Veronica Franco (1546-1591) was a poet and courtesan in sixteenth-century Venice. The daughter of a "cortigiana," or courtesan, she married a physician at an early age. The marriage ended badly. In order to support herself, Franco turned to one of the few routes to a comfortable living for Venetian women at the time. She quickly rose through the ranks to consort with some of the leading notables of her day. She even had a brief liaison with King Henri III of France. Franco was listed as one of the foremost courtesans of Venice in Il Catalogo di tutte le principale et piu honorate cortigiane di Venezia, the "catalog."

An educated woman, Veronica Franco wrote two volumes of poetry: Terze rime in 1575 and Lettere familiari a diversi in 1580. She published books of letters and collected the works of other leading writers into anthologies. Successful in her two lines of work, Franco also founded a charity for courtesans and their children.

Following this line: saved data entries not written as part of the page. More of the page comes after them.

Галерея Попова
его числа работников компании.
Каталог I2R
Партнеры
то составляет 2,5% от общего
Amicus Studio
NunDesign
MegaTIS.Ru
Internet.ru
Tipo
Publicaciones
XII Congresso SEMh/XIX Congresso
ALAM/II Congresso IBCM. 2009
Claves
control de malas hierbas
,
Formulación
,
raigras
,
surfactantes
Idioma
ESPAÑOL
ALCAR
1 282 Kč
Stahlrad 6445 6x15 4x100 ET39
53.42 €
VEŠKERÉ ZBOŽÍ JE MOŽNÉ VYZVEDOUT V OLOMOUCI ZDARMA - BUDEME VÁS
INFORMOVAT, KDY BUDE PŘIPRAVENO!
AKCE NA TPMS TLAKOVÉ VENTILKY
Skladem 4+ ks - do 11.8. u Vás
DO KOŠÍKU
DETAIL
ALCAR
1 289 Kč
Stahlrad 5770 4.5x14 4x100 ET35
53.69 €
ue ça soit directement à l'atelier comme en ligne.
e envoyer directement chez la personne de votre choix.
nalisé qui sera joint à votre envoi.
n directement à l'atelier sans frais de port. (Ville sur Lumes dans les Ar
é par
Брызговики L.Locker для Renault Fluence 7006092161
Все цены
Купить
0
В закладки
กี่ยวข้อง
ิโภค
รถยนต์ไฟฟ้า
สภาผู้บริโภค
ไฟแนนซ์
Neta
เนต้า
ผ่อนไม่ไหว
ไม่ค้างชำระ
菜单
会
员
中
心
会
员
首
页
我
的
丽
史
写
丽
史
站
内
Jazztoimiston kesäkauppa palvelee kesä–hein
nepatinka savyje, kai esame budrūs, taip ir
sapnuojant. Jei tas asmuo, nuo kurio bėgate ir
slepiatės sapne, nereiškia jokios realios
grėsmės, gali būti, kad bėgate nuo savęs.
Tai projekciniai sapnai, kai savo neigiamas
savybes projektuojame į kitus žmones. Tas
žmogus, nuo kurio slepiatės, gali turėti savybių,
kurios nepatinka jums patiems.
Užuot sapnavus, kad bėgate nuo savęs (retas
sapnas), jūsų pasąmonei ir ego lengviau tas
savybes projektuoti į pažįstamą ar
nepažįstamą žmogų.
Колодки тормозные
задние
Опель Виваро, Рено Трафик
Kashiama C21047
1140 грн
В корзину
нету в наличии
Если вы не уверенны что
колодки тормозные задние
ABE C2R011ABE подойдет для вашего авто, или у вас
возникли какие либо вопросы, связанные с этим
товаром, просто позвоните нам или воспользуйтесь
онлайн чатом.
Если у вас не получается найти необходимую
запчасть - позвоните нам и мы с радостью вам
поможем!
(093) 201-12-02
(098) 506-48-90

In 1575, during the Black Death, Veronica Franco was forced to leave Venice and lost much of her wealth when her house and possessions were looted. On her return in 1577, she defended herself with dignity in an Inquisition for witchcraft trial. The charges were dropped. There is evidence that Venetian nobility helped in her acquittal. Her later life is largely obscure, though surviving records suggest reasonable prosperity (reference needed as at least one External Link says otherwise).

The life and times of Veronica Franco were portrayed in the 1998 movie, "Dangerous Beauty."

In 1565, when she was about 20 years old, Veronica Franco was listed in Il Catalogo di tutte le principale et piu honorate cortigiane di Venezia, which gave the names, addresses, and fees of Venice's most prominent prostitutes; her mother was listed as the person to whom the fee should be paid. From extant records, we know that by the time she was 18, Franco had been briefly married and had given birth to her first child; she would eventually have six children, three of whom died in infancy.

As one of the piu honorate cortigiane in a wealthy and cosmopolitan city, Franco lived well for much of her working life, but without the automatic protection accorded to "respectable" women. She had to make her own way. She studied and she sought patrons among the learned. By the 1570s, she was part of one of the more prestigious literary circles of the city, participating in discussions and contributing to and editing anthologies of poetry.

In 1575 Franco's own volume was published, Terze rime, containing 18 capitoli (verse epistles) by her and 7 by men writing in her praise. That same year saw the start of plague in Venice, which lasted two years, causing Franco to leave the city for a while and to lose many of her possessions. In 1577 she unsuccessfully proposed to the city council that it establish a home for poor women, of which she would become administrator. By then she was raising not only her own children but also nephews who had been orphaned by the plague.

In 1580, Franco published her Lettere familiari a diversi, "letters written in my youth," which included 50 letters, as well as two sonnets addressed to King Henri III of France, who had visited her six years before. We have little information for the period after 1580. Records suggest that she was less prosperous in her later years but not living in poverty; however, no more writing of hers appeared.